Green Graphene Reinforcement to Enhance Mechanical and Wear Performance of Styrene–Butadiene Rubber‐Based Composites

ABSTRACT Here, we investigate the transformative potential of incorporating Green Graphene (GG) derived from remnant agricultural biomass (RAB) into styrene–butadiene rubber (SBR) formulations for the development of sustainable additives for tires.
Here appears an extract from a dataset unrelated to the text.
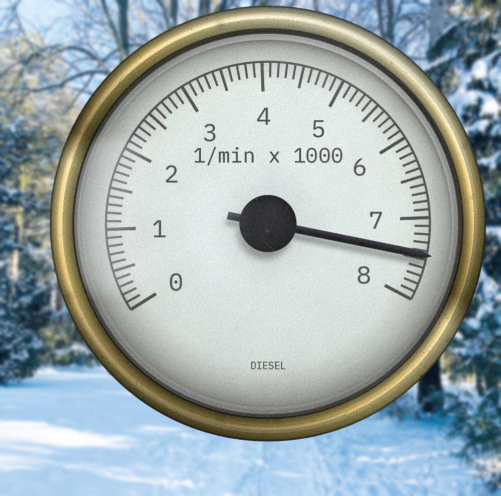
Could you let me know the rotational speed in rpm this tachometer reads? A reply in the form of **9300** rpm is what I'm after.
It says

GG serves as a sustainable reinforcement material, exhibiting the capability to improve the mechanical, wear, and thermal degradation properties of SBR. The incorporation of GG into the SBR matrix results in astonishing improvements: resilience by 440.44%, toughness by 326.91%, tensile strength by 253.15%, yield strength by 313.33%, Young's modulus by 205.90%, elongation by 138.84%, and hardness by 148%. Furthermore, it leads to a decrease in nanoscratch depth, a 52.68% reduction in the coefficient of friction during sliding wear, a 22.38% improvement in hydrophobicity, and a 27% enhancement in thermal stability of the GG/SBR composites. These compelling performance enhancements of GG/SBR composites aim to provide a comprehensive understanding of the synergistic effects of GG and SBR rubber—shedding light on their combined potential. The outcomes from this investigation contribute valuable insights into the development of environmentally conscious green materials, writing the path for the evolution of the industry toward a greener and resilient future.